• What to work on:
• A. List every length of time the Friendsgiving travel post gives in hours, with what each one describes.
• B. Write the next part of the Friendsgiving travel post, picking up after its final sentence.

Wednesday, December 3, 2014

Big City, Southern Biddies



This year I along with two of my best friends, Anna and Michelle, celebrated our first ever FRIENDSGIVING! Because all of our close friends are at different points in their life and spread out all across the east coast we thought it'd be cool to spend Thanksgiving together in New York City! We were all super excited about it and I started packing weeks in advance which I know is overzealous, but when packing for a weekend I struggle finding a balance between packing the bare necessities and "I'll definitely need 4 fur vests for a 3 day trip". Next thing you know my check bag weighs 65 pounds and I'm calling Michelle the night before we leave so she can talk me out of bringing the 12 scarves I have in my carryon.

We left on Wednesday and naturally there was a plethora of flight delays that pushed mine and Anna's ETA back about 5 hours but as long as we got there that was cool with me. That just meant I got to spend more time people watching in the airport. Score! I swear I will never understand the process some people go through when they are deciding what to wear on a plane. I mean, they act like the airport is some magical place where no one else has eyes and it is completely acceptable for them to where kitten heels with sweatpants. For those of you reading this and wondering...its not ok.

But, after 8 hours of traveling, spending 2 hours trying to find Anna in JFK, an almost near death experience on an AirTrain and an hour subway ride at one in the morning we arrived at our destination. I knew we were in for an interesting trip. Not only because we were in a city where having a southern accent is the equivalent of having a baby arm protruding from your forehead, but we were spending the first 2 nights of our journey in a hostel.

Now I'm not saying the hostel was bad, its just a place you'd never want to walk around barefoot and I'm almost positive we slept on child sized bunk beds with yoga mat mattresses. We met interesting people and were able to take hot showers which is important...I only wish some of the other inhabitants shared the same appreciation for soap and water. Also, there was always really loud music playing and when I say always I mean ALWAYS. I guess most would consider it a perk of having the room on the first floor of a five story walk up but I personally almost never want to hear Dave Matthews playing at maximum volume especially at 4:30 in the morning. Overall it was cool though. I would post pictures but some things aren't worth giving your mother a heart attack over. All that matters is that we are alive, right?

• Plotted data images:
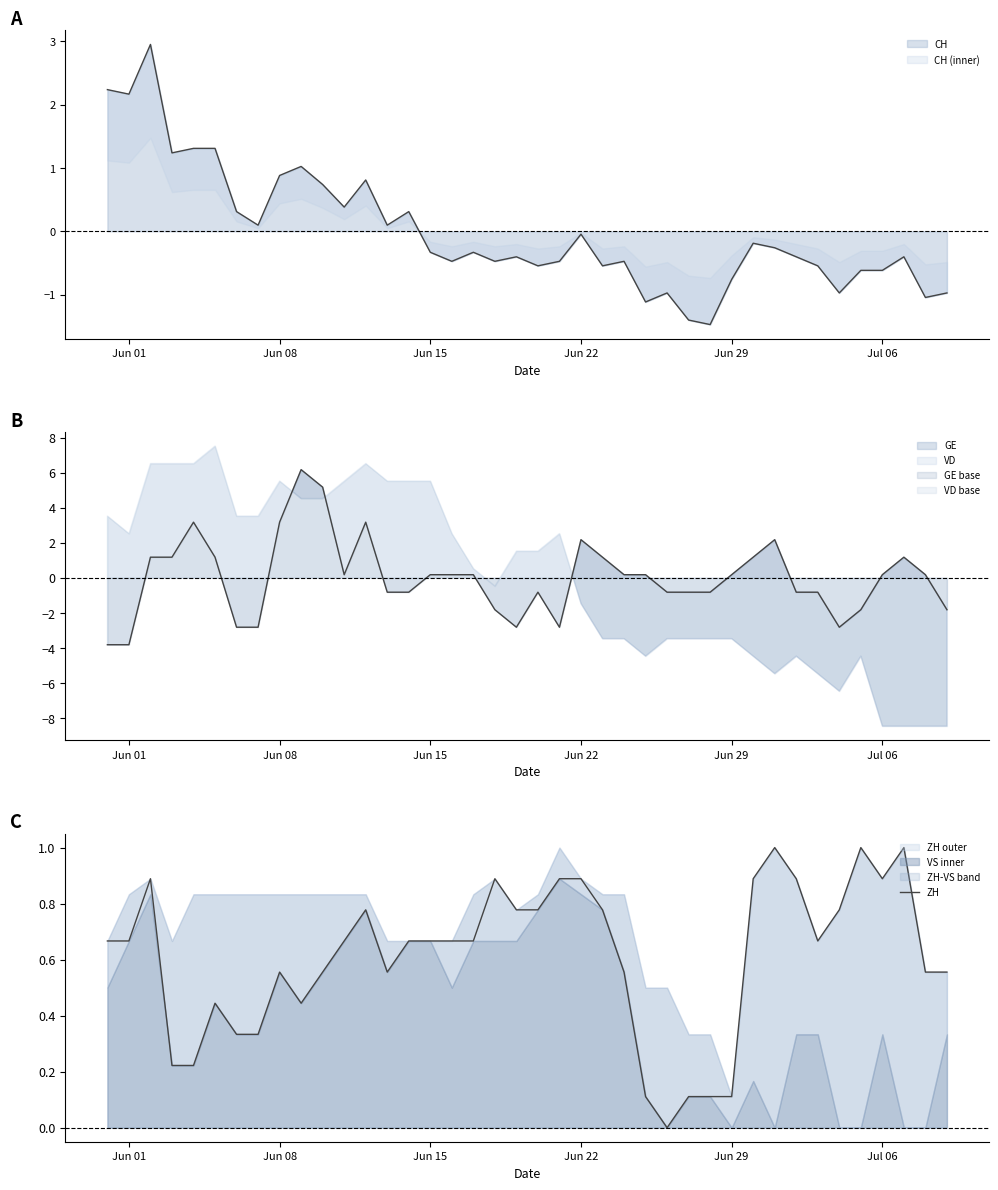

What is the minimum value for CH?

-1.5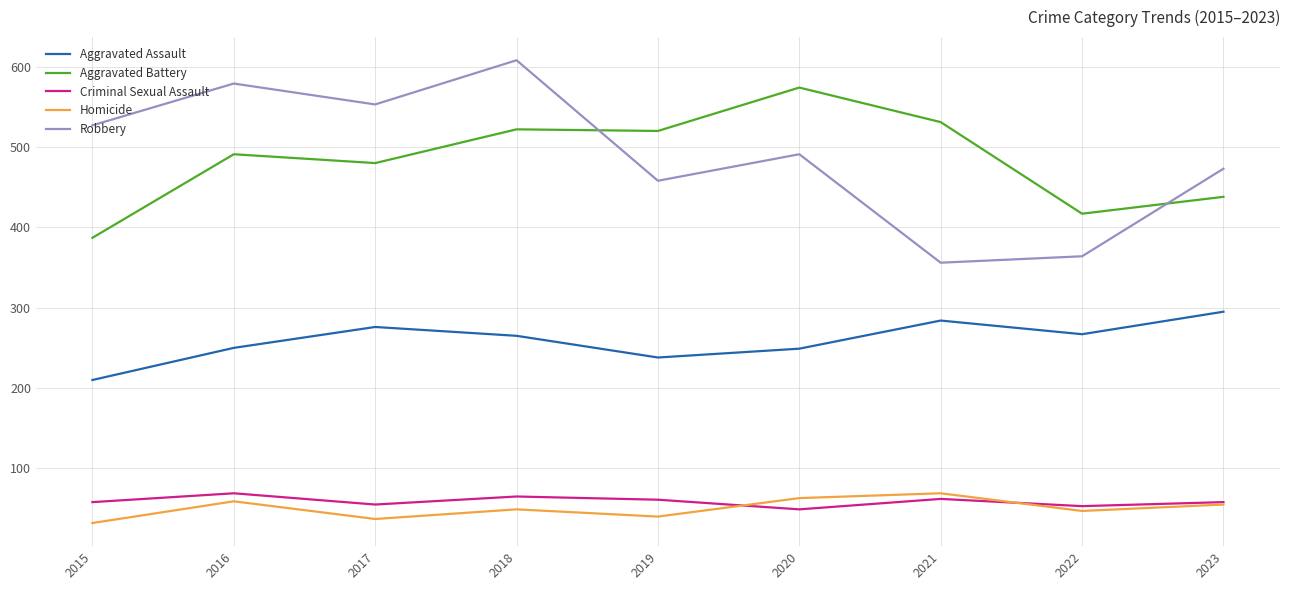

Between 2021 and 2022, which series saw the biggest shift?

Aggravated Battery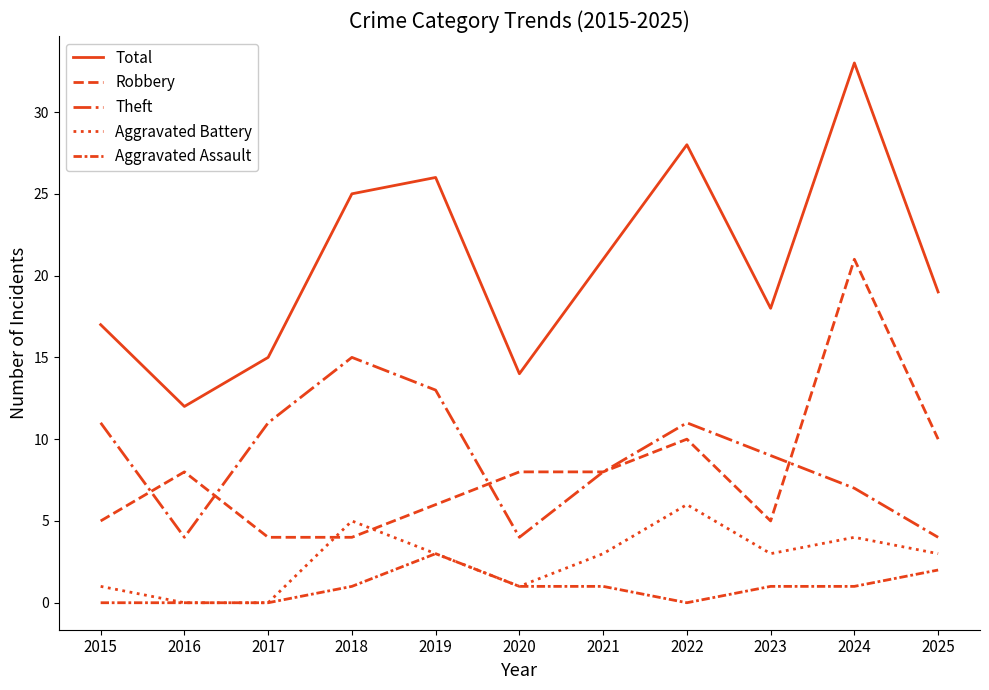

Which category has the highest value across all series?

2024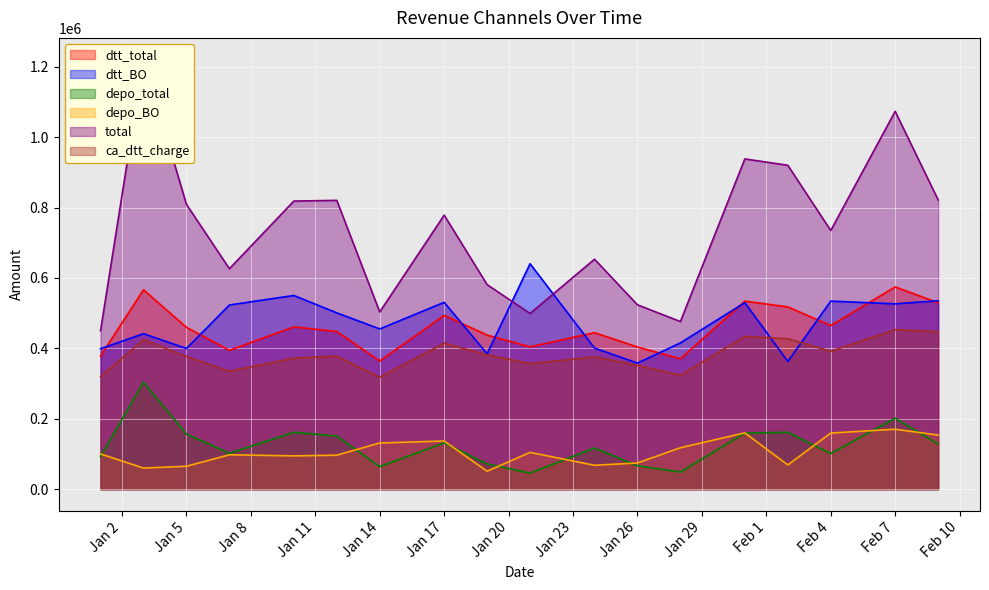

At how many categories does at least one series exceed 1160688?

1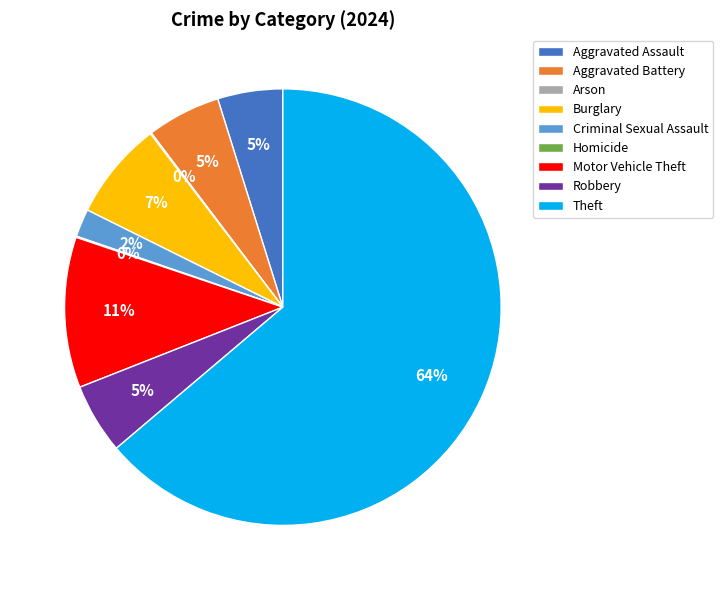

Between Motor Vehicle Theft and Aggravated Assault, which is larger?

Motor Vehicle Theft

• Results by task:
• A.
- About 5 hours: how far flight delays pushed back the arrival time for the narrator and Anna
- 8 hours: the total time spent traveling
- 2 hours: the time spent trying to find Anna in JFK
- An hour: the subway ride taken at one in the morning

• B.
Running off of 3 hours of sleep we woke up super early to fulfill our childhood dreams of watching the Macy's Thanksgiving Day Parade. It was great. I had Snoopy on my mind all morning until I stepped off the subway and the FIRST face I saw was none other than Nigel Barker! If you are sitting there wondering who the hell I'm talking about you should really step up your reality television game. Mr. Barker, or Nigel as I like to refer to him, is the tall, beautiful, British, photographer judge from America's Next Top Model so naturally seeing him made floating cartoon dogs semi-irrelevant. We exchanged words and he smiled at me twice so we're basically friends now.     *flips hair*

Oh, and we had matching shirts.

From there the days were a blur. Michelle had volunteered to plan all of the daytime activities and  our days started early and were nonstop. I on the other hand was in charge of all the nighttime festivities. Even though she didn't come equipped with a landmarked map (with a legend) laying out all of the bars, their specials and what they are known for (food, drink prices, men in uniform, etc.) as I had done, she did a pretty good job navigating us through all of the touristy stuff. I got to "meet" my idol (Mrs. Beyoncé Giselle Knowles Carter) at the wax museum, we were given a tour of Rockefeller Center by a certified wackadoodle doo, rode on a water taxi that served booze and even got to hangout with a "famous" music producer who actually turned out to be a creepasaurus rex who lived above the bar we were in and dabbled in recreational narcotics...and that was only day one!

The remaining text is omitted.